**ASSIGNED TASK:** Can you write what comes next in the news roundup on security in Mexico and Venezuela, picking up right after its final sentence?


    Local townspeople are now protesting the vigilante's takeover of Paracuaro,while the mayor has requested the federal government's assistance in removing the armed vigilante group. Self-defense groups now control 13 cities and a community in Michoacan.

  • Vice Mexico published a feature on Mireles, "With the moral leader of Michoacan's self-defense groups," documenting his life with the vigilante movement over the course of five days as they planned the takeover and executed it, up through the plane crash that landed Mireles in the hospital.
  • Human Rights Watch researcher Nik Steinberg published a harrowing story in Foreign Policy about ongoing impunity for forced disappearances in Mexico, many committed by members of the country's police and military. He noted a lack of government will to prosecute cases or set up a functioning database of missing individuals.
  • InSight Crime translated Mexican analyst Alejandro Hope’s “5 Predications for Mexico Security in 2014.”

Venezuela

  • The high-profile murder of a former Miss Venezuela on Monday has shocked the country and sparked a nation-wide debate about the dire public security situation. On Twitter, the hashtag #NoMasViolenciaVenezuela (No more violence Venezuela) was trending while the statistic was spread that Venezuela's 2013 homicide rate (24,763) was over 2.5 times that of Iraq (9.472), which has about the same population. On Thursday all governors and mayors from the country's 79 municipalities convened in Caracas to review the government's security plan. So far seven arrests have been made for the murders.

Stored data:
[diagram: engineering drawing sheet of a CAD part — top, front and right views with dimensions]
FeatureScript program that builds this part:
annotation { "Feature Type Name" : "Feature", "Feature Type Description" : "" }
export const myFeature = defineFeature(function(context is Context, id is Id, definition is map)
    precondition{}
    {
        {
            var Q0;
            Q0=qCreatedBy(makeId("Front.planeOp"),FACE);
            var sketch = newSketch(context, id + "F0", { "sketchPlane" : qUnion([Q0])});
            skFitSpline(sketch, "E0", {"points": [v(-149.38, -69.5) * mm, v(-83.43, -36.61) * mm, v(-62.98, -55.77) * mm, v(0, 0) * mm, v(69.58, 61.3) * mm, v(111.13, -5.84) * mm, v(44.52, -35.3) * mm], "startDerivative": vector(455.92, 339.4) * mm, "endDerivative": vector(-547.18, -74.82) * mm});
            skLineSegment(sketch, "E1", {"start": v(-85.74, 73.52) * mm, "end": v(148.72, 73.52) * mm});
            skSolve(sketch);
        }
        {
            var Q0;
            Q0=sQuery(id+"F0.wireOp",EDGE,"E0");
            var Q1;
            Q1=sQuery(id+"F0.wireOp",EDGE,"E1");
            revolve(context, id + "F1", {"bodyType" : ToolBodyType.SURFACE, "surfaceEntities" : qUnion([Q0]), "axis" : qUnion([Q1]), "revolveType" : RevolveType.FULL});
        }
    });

**RESULT OF THIS TASK:**
    At the meeting, a much-publicized handshake took place between President Maduro and Henrique Capriles, Maduro's rival in April's hotly contested presidential elections. It was the first time the two had been in the same room since Maduro defeated Capriles. President Maduro has since announced the creation of a center for victims of violence as well as a major cabinet reshuffle, including the heads of seven civilian ministries and several military agencies.

Colombia

  • The Los Angeles Times published an article on the status of Colombia’s 2011 land restitution statute, which one farmer said was “a beautiful law that gave us hope we might recover our land. But we’re still in limbo and under constant threat.” The piece goes on to describe obstacles to the law's implementation such as protection for those reclaiming their land from paramilitary groups and lack of local development.
  • Following a recent Washington Post article detailing the CIA’s covert involvement in Colombia’s counterinsurgency missions, the FARC issued a communiqué questioning the government’s commitment to the peace talks, saying the article, “raises doubts about the true role of the fatherland-betraying Colombian oligarchy.” In a post published Friday in English, “The Army of Colombia: A Pawn in the CIA’s Chess Game,” the group blasted the government, asserting that “To hand over the command of your military operations to a foreign army and hide it from the country for years is a crime of the offended country; it is an outrage that stains our sovereignty and independence; a crime of treason.”
  • An editorial in Colombia’s most circulated newspaper, El Tiempo, strongly praised Colorado’s marijuana legalization measure, calling it an “urgent and necessary framing of the war on drugs.”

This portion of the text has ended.